As for S. 510, the nastier the emails from small producers who want little or no food safety regulation, the more money I donate to political campaigns, the more trips I take to DC, and the more often I fund victim visits to their favorite senator.

And, to do the above, I hardly raise my voice.  Well, once in awhile I do.

Me too.  Thanks Bill.
Aug 3 2010

I’m shocked, shocked. Cattlemen misuse checkoff funds.

The National Cattlemen’s Beef Association, which got $51 million in checkoff funds last year, is improperly allowing some of this money to be spent on lobbying activities, according to William Neuman in today’s New York Times.

Checkoff programs are administered by the USDA.  They tax commodity producers to fund generic marketing campaigns (think: Milk Mustache).  As I explained in my book, Food Politics:

Although the check-off legislation specifically prohibits use of the funds for lobbying, the distinction between promoting a product to consumers as opposed to promoting it to lawmakers can be subtle. Some of the boards are so closely affiliated with lobbying groups that they share office space.

For many years, the Cattlemen’s Beef Promotion and Research Board (check-off organization) shared an address with the National Cattleman’s Association (trade association lobbying group), and the National Pork Board (check-off) shared offices, staff, and telephone services with the National Pork Producers Council (lobbying).

Even cozier, the legislation specifies that a certain percentage of the funds must be allocated to the commodity groups responsible for nominating the board members who run the programs; these members are officially appointed by USDA.

Check-off funds are supposed to be used for research as well as advertising, but only a small fraction is used for that purpose. In the mid-1990s, 8% of the beef check-off’s $80 million or so went to research, and the rest for promotion and “information;” research percentages for dairy, egg, potato, and soybean checkoff programs were slightly higher.

Regardless of level, nearly all of the research is designed to promote the commodity.

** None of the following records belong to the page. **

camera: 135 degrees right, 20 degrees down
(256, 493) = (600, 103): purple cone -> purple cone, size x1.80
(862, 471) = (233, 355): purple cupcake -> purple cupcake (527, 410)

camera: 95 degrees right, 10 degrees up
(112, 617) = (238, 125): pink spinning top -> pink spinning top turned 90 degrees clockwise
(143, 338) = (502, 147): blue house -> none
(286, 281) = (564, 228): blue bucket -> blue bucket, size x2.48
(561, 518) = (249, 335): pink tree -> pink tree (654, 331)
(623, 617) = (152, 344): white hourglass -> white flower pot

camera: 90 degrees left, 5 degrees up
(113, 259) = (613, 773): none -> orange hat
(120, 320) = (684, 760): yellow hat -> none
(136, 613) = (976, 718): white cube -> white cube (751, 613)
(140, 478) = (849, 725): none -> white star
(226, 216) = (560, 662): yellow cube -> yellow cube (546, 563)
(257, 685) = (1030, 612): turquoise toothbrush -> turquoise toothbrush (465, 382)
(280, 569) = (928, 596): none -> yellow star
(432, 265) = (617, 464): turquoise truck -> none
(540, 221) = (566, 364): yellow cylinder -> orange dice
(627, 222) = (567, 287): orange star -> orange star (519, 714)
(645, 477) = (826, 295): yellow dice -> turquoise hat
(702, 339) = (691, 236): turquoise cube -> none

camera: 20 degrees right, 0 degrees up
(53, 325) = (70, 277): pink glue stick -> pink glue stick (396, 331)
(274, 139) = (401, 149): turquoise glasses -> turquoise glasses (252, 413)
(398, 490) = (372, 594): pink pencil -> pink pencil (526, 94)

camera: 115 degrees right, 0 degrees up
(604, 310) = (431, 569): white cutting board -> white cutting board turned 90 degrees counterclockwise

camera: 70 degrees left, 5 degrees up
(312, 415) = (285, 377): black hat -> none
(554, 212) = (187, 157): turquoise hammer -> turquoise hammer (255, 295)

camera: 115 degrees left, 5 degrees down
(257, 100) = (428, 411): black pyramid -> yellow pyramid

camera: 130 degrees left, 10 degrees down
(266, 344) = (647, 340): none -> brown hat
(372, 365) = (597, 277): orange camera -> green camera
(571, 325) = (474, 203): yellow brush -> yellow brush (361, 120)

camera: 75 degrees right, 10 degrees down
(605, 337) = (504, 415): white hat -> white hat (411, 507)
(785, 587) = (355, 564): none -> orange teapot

Beef check-off research is designed to “dispel negative perceptions about beef,” and to develop a factual basis for viewing beef products as “part of a varied, convenient, and healthful diet”….The great majority of the funds are spent to convince consumers to choose one type of food product over another.

The Meat and Beef Boards, for example, design campaigns to build demand for red meats and meat products; encourage consumers to view beef as wholesome, versatile, and lower in cholesterol; and educate doctors, nurses, dietitians, teachers, and the media about the nutritional benefits of beef.

Checkoff programs reek of conflicts of interest.  What makes this particular audit so interesting is that it was done by an outside accounting firm.  Usually, these things are done internally and remain private.  Chalk one up for this administration’s attempt to be transparent.